GIVEN INFORMATION Start Marker

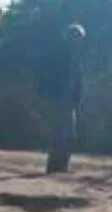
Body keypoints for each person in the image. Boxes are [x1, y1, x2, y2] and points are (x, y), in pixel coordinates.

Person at [39, 23, 86, 174]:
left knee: (69, 135)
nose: (78, 41)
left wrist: (77, 98)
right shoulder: (60, 55)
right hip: (59, 99)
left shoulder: (75, 56)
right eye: (76, 38)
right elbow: (49, 77)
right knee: (60, 134)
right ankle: (54, 167)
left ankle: (62, 167)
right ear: (70, 38)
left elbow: (77, 80)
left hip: (70, 100)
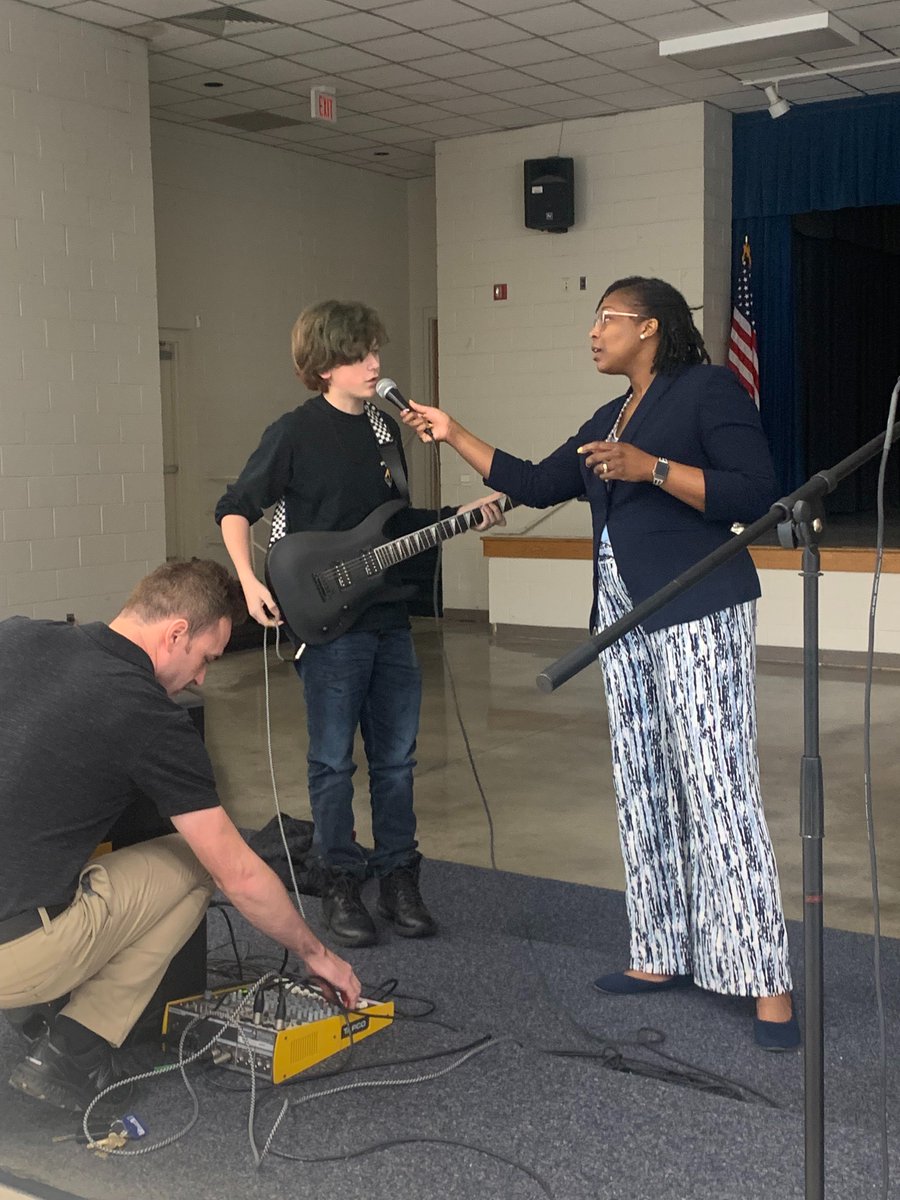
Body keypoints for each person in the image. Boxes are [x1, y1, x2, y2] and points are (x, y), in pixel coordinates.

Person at [401, 276, 799, 1051]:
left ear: (649, 327)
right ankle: (659, 952)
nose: (593, 331)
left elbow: (757, 491)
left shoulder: (706, 391)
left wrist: (651, 468)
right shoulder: (609, 414)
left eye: (606, 318)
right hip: (623, 622)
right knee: (642, 779)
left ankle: (765, 979)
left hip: (698, 609)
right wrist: (452, 431)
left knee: (718, 787)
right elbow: (537, 480)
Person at [0, 559, 361, 1115]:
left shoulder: (17, 634)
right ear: (175, 634)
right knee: (196, 864)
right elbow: (234, 872)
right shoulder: (149, 715)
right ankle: (71, 1052)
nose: (200, 679)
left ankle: (33, 1013)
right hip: (14, 956)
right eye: (205, 659)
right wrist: (317, 954)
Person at [216, 299, 504, 950]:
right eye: (358, 354)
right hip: (329, 624)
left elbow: (393, 525)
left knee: (397, 761)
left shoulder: (385, 431)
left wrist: (463, 513)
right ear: (324, 366)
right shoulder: (293, 432)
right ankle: (340, 879)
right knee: (331, 764)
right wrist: (252, 582)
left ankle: (400, 876)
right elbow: (235, 509)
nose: (374, 363)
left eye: (374, 349)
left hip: (390, 614)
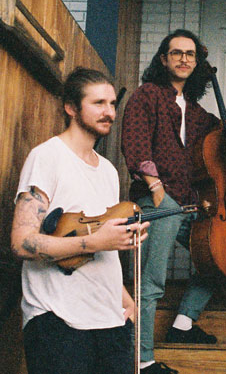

GIVEN INFORMATION End Marker

# REQUIREMENT:
Reproduce exactly, with nothing added, the lines from the line with "right wrist: (252, 582)" through the end of the entries above; pictures are to be left out.

# EXPECTED ANSWER:
right wrist: (252, 582)
left ankle: (400, 876)
right elbow: (235, 509)
nose: (374, 363)
left eye: (374, 349)
left hip: (390, 614)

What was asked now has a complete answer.